I made a comment on a post at Drew's blog a while back highlighting this issue:

"Understanding of the acute processes I think is important to direct further research, for example a lot of recent research looks at measures of acute ‘protein synthesis’ in response to different protocols i.e. high vs low volume, occluded training etc. But they draw the assumption that the higher measure of an acute surrogate marker in one arm of the trial compared to another will necessarily translate into a greater chronic hypertrophic response. When we look at the volume example for instance however and consider the empirical data, the training studies, we see that low volume, single set exercise is just as effective as high volume, multiple set exercise in producing strength increases and hypertrophy."
In addition Chris made a post a while back highlighting this "Black Box" approach to physiology.

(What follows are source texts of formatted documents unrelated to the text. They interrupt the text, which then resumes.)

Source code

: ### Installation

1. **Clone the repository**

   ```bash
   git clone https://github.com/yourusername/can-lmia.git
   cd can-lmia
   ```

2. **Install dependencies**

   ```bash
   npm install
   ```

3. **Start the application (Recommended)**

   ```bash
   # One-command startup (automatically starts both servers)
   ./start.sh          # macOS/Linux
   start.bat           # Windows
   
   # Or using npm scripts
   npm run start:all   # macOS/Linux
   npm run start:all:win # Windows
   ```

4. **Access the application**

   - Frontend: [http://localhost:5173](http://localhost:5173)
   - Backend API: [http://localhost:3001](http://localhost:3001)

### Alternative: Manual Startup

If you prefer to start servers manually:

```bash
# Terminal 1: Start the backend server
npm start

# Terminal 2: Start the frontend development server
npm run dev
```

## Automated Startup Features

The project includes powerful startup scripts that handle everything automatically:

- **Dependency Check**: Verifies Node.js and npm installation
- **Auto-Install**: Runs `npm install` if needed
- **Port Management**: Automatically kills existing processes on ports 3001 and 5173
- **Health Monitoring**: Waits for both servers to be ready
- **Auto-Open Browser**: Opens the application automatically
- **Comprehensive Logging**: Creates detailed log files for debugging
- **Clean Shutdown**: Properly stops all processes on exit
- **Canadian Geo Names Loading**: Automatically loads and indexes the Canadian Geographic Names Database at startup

The thing is that for a hypothesis to be plausible it requires both a biological plausibility, that is an acute process (and chronic) by which the variable exerts it's hypothesised effect, and empirical data from intervention studies demonstrating it as a chronic adaptation.

In light of this I was pleased to see this concept discussed by Dr Ralph Carpinelli recently with reference to large muscle mass exercise producing a greater acute testosterone response. It seems that although this is an acute occurrence, it does not translate into an enhanced response in hypertrophy or strength.